> EXERCISE INSTRUCTIONS
Your output should be the entries below, from the first line up to and including the line with "1130 292 5945", reproduced exactly and with no other lines.

[Opening SOURCE MATERIAL section]

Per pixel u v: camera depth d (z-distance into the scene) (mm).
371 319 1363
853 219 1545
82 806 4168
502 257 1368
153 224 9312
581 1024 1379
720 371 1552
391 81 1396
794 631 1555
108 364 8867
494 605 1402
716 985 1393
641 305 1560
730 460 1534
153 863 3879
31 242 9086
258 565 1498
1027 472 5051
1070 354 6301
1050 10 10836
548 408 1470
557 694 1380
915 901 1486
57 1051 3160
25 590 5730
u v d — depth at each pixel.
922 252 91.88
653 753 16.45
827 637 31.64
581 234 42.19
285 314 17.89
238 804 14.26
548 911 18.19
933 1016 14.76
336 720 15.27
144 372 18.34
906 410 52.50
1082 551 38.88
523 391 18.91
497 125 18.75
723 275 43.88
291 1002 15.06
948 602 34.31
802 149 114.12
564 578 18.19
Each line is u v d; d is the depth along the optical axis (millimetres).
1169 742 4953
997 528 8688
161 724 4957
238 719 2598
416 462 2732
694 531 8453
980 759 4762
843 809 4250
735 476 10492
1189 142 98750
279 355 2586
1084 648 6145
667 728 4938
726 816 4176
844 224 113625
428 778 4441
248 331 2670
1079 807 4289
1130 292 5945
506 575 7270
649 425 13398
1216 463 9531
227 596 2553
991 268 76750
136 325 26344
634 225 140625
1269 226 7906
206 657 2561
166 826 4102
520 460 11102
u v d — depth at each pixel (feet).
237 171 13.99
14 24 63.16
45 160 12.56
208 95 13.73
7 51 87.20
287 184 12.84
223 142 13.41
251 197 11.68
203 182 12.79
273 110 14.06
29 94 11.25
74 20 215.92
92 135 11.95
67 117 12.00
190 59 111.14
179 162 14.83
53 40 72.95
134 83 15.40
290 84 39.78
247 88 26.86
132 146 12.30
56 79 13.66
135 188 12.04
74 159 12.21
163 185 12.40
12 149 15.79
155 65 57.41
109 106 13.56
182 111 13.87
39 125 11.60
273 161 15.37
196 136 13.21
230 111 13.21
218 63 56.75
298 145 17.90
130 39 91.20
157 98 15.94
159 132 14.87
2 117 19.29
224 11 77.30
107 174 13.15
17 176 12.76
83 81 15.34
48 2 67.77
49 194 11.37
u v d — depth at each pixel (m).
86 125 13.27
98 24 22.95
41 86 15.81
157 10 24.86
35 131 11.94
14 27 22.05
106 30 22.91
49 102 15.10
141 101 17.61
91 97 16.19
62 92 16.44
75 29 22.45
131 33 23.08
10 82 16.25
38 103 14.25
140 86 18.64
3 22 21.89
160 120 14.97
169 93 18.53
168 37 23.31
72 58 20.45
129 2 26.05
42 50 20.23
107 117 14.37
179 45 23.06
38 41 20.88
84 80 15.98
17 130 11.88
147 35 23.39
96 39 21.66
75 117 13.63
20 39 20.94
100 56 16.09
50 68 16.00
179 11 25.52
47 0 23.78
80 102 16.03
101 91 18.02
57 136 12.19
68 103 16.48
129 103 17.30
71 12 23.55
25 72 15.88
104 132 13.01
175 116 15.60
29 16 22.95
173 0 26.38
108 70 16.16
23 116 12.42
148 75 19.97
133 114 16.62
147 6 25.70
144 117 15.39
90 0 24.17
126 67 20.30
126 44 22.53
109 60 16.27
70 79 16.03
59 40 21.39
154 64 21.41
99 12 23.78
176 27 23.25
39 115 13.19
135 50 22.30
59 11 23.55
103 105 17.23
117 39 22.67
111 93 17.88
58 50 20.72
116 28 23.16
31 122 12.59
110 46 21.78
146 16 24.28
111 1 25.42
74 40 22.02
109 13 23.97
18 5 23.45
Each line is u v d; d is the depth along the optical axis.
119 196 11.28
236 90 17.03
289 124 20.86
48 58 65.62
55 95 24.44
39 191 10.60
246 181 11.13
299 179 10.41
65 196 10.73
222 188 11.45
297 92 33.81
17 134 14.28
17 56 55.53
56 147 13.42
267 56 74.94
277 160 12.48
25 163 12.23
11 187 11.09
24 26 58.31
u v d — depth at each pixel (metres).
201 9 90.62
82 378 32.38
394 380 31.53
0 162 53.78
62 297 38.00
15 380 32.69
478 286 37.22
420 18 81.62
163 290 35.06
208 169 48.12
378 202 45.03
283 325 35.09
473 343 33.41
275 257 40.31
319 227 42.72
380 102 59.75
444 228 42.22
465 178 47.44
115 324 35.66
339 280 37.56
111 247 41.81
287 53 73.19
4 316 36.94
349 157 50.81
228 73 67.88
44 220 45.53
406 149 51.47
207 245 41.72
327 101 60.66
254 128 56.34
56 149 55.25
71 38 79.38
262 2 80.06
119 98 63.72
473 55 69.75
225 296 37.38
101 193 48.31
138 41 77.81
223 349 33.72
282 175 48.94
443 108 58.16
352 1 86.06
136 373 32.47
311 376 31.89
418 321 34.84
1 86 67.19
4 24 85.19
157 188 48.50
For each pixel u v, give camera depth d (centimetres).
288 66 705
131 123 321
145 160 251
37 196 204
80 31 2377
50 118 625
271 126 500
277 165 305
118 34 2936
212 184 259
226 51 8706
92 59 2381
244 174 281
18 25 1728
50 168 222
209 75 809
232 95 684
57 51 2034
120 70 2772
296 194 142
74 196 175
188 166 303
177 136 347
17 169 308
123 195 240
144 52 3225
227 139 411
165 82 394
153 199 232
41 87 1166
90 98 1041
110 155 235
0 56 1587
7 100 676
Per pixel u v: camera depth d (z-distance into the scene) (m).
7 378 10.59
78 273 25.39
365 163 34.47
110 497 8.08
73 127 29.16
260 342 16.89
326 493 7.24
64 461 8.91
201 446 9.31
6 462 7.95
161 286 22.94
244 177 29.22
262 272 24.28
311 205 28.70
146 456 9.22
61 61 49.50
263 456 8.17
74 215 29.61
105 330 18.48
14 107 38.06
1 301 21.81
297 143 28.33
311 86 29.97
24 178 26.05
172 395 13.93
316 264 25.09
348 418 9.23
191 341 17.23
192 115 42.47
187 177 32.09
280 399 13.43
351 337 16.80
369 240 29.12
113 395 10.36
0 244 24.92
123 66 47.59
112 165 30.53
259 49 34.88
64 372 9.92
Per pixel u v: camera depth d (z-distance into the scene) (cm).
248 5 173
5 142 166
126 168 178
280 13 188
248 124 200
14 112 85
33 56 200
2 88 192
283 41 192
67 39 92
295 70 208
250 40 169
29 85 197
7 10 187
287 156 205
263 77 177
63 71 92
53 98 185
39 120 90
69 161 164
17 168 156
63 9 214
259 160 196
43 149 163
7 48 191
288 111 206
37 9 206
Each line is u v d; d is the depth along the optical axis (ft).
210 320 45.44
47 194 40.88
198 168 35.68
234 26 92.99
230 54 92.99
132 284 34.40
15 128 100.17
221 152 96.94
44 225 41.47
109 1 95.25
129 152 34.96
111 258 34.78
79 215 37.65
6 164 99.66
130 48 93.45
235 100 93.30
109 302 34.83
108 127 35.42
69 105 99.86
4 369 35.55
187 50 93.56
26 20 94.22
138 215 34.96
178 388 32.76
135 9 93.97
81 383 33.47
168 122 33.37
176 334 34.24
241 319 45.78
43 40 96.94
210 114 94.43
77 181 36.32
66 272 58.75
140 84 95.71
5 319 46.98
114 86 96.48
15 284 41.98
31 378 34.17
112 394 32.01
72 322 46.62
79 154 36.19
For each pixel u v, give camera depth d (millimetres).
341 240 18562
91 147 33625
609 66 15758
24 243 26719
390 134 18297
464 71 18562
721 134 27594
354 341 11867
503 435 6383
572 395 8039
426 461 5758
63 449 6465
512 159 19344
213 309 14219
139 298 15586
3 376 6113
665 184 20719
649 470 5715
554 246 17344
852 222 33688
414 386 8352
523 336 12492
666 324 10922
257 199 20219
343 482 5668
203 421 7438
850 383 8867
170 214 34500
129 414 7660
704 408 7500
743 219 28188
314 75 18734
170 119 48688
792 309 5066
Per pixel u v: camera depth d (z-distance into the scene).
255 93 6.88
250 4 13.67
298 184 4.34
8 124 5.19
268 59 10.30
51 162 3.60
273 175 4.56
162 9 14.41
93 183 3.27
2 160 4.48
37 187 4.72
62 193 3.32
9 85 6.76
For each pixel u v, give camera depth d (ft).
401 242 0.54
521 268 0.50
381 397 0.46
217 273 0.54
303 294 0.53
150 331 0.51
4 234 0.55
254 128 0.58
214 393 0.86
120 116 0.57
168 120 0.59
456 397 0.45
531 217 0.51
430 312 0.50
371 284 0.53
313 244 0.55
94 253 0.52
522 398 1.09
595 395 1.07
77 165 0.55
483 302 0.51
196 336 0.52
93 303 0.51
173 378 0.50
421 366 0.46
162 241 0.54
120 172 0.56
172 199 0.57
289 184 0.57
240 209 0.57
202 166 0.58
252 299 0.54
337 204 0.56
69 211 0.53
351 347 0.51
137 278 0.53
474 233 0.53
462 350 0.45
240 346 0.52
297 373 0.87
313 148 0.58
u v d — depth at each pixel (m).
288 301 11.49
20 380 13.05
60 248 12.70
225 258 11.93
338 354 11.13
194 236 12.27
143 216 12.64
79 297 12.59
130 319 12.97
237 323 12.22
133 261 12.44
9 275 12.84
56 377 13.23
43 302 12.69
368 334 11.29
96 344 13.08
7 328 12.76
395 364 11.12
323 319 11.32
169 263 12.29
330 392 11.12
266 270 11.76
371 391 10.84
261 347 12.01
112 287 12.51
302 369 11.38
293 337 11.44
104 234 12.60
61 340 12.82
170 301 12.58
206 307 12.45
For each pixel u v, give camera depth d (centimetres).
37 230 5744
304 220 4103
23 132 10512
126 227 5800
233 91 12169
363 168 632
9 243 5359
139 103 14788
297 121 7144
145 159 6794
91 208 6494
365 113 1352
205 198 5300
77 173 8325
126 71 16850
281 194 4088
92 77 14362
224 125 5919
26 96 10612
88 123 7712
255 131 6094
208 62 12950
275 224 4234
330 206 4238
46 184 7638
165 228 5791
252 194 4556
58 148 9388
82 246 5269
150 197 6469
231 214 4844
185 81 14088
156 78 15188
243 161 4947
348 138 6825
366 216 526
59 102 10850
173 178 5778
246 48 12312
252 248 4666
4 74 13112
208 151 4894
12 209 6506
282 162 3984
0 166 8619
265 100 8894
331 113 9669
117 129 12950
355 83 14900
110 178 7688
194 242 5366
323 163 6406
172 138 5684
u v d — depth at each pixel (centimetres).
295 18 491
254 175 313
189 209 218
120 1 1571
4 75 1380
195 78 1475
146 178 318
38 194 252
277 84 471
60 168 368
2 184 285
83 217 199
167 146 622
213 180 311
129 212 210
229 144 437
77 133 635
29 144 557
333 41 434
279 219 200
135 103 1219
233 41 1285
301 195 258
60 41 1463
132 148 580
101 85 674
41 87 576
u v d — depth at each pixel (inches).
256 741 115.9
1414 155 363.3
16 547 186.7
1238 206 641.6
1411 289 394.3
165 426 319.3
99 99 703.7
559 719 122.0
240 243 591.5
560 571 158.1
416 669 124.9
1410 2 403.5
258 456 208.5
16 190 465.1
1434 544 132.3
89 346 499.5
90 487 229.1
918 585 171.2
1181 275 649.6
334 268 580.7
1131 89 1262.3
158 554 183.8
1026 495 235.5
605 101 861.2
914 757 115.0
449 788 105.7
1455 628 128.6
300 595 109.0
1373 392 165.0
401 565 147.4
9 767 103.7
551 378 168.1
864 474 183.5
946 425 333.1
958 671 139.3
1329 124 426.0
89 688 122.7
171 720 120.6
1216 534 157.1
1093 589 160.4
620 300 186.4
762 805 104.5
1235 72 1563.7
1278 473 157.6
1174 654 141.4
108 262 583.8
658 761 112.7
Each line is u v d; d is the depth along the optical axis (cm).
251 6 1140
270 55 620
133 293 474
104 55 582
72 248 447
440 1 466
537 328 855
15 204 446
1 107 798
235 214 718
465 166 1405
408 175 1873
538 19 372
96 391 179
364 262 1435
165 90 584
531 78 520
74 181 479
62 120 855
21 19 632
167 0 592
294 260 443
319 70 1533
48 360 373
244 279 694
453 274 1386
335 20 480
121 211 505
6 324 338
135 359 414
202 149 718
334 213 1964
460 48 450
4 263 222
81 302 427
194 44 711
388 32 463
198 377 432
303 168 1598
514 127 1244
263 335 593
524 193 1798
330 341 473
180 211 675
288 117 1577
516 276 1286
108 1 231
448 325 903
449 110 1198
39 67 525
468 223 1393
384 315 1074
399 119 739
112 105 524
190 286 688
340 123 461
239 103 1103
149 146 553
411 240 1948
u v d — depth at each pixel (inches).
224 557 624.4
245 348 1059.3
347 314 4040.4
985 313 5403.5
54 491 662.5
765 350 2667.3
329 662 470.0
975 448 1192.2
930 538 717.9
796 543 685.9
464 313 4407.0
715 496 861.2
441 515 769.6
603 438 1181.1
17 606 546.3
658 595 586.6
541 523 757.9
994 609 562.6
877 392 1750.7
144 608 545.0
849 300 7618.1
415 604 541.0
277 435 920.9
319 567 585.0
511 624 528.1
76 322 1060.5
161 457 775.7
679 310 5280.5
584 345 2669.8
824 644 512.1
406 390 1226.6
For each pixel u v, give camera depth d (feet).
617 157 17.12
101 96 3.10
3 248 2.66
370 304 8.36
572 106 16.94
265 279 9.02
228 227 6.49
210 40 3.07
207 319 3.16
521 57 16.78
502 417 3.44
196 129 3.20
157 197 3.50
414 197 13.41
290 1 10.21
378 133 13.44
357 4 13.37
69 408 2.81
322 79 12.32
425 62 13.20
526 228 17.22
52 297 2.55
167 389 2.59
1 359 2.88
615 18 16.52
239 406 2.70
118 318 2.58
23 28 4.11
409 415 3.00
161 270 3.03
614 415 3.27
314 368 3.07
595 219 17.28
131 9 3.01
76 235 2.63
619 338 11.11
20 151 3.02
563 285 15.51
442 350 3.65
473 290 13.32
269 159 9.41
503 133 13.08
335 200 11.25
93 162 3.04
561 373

[Closing SOURCE MATERIAL section]

> TASK OUTPUT
Per pixel u v: camera depth d (z-distance into the scene) (mm).
371 319 1363
853 219 1545
82 806 4168
502 257 1368
153 224 9312
581 1024 1379
720 371 1552
391 81 1396
794 631 1555
108 364 8867
494 605 1402
716 985 1393
641 305 1560
730 460 1534
153 863 3879
31 242 9086
258 565 1498
1027 472 5051
1070 354 6301
1050 10 10836
548 408 1470
557 694 1380
915 901 1486
57 1051 3160
25 590 5730
u v d — depth at each pixel.
922 252 91.88
653 753 16.45
827 637 31.64
581 234 42.19
285 314 17.89
238 804 14.26
548 911 18.19
933 1016 14.76
336 720 15.27
144 372 18.34
906 410 52.50
1082 551 38.88
523 391 18.91
497 125 18.75
723 275 43.88
291 1002 15.06
948 602 34.31
802 149 114.12
564 578 18.19
Each line is u v d; d is the depth along the optical axis (millimetres).
1169 742 4953
997 528 8688
161 724 4957
238 719 2598
416 462 2732
694 531 8453
980 759 4762
843 809 4250
735 476 10492
1189 142 98750
279 355 2586
1084 648 6145
667 728 4938
726 816 4176
844 224 113625
428 778 4441
248 331 2670
1079 807 4289
1130 292 5945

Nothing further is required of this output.